While I am unfamiliar with the work of this cartoonist, Lynda Barry, I do like what she says about the potential function of memorizing poetry and its subsequent availability in the subconscious.
(via Twitter PRSatran)
For a few years, I tended to learn the poems that my daughter was learning to recite by heart, but even that’s been a while.  I need to memorize some more.
I’ve decided on this as my first:
The Coming American
By Sam Walter Foss
    Bring me men to match my mountains;
    Bring me men to match my plains, --
    Men with empires in their purpose,
    And new eras in their brains.
    Bring me men to match my prairies,
    Men to match my inland seas,
    Men whose thought shall pave a highway
    Up to ampler destinies;
    Pioneers to clear Thought's marshlands,
    And to cleanse old Error's fen;
    Bring me men to match my mountains --
    Bring me men!

    Bring me men to match my forests,
    Strong to fight the storm and blast,
    Branching toward the skyey future,
    Rooted in the fertile past.
    Bring me men to match my valleys,
    Tolerant of sun and snow,
    Men within whose fruitful purpose
    Time's consummate blooms shall grow.
    Men to tame the tigerish instincts
    Of the lair and cave and den,
    Cleans the dragon slime of Nature --
    Bring me men!
    Bring me men to match my rivers,
    Continent cleavers, flowing free,
    Drawn by the eternal madness
    To be mingled with the sea;
    Men of oceanic impulse,
    Men whose moral currents sweep
    Toward the wide-enfolding ocean
    Of an undiscovered deep;
    Men who feel the strong pulsation
    Of the Central Sea, and then
    Time their currents to its earth throb --
    Bring me men!


What do you think?  When is the last time you memorized a poem?  Is it about time to do it again?

Comments

Jenn Casey said…
That's interesting you posted this now. Morgan and I were just talking about this, and memorizing together, some old nursery rhymes ("Mary, Mary quite contrary" and "Humpty Dumpty").

The last poem I really tried to memorize...hmmmmm...I think it was Sonnet 43 "How do I love thee?" by Elizabeth Barrett Browning, and that was years ago.
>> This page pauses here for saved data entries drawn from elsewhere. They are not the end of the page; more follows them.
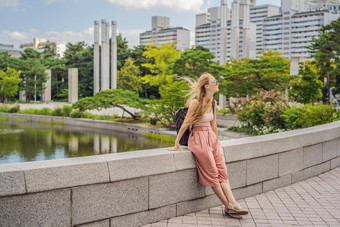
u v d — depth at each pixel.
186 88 25.64
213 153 4.72
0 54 76.94
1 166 3.49
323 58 34.69
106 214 3.94
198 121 4.67
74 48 85.00
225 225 4.36
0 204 3.23
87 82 73.62
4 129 31.11
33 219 3.43
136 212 4.21
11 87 65.56
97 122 33.47
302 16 162.75
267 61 28.84
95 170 3.82
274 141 5.98
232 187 5.34
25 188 3.35
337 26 33.69
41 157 18.33
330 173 7.32
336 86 44.34
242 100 21.89
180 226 4.30
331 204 5.27
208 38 183.75
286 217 4.70
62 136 26.88
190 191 4.78
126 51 68.81
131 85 60.00
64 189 3.62
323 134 7.22
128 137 26.64
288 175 6.36
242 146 5.41
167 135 25.14
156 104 29.42
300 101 22.73
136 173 4.15
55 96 82.44
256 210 4.97
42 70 71.56
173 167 4.53
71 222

I love having poems and other swaths of literature waiting around in my head. I like this poem you put up, so I might do that next. Maybe we can make a family project out of it!

The best poem I ever memorized (and it lives on in my brains), hands down: "Kublai Khan" by Coleridge. :o)
Lynne said…
Ooh. That's a good idea (family project). I think we'll do that too. We have plenty of books of poetry to choose from. I'm going to give them each a book and a month. I'll report back on what was recited and how everyone did.
Kendall J said…
The last poem I memorized was at OCON last week for my Poetry class. Lisa VanDamme actually has that as her last step in an 8 step process (developed by Peikoff) for getting more enjoyment out of poetry. Guess which one... :)

K -
Lynne said…
I know! I know! But isn't that cheating since you'd probably already memorized most of it?

Between the recommendations from you and Amy, you can bet I'll be getting the class on CD when it comes out.
Cheryl said…
Whose woods these are I think I know, his house is in the village though. .

I could go on. . . fifth grade, annoyed that I had to do it but still remember Robert Frost. A wonderful exercise.
Lynne said…
I just memorized that in chorus this year as a mash-up with The Road Not Taken. Both parts were way out of my range and that has made all the difference.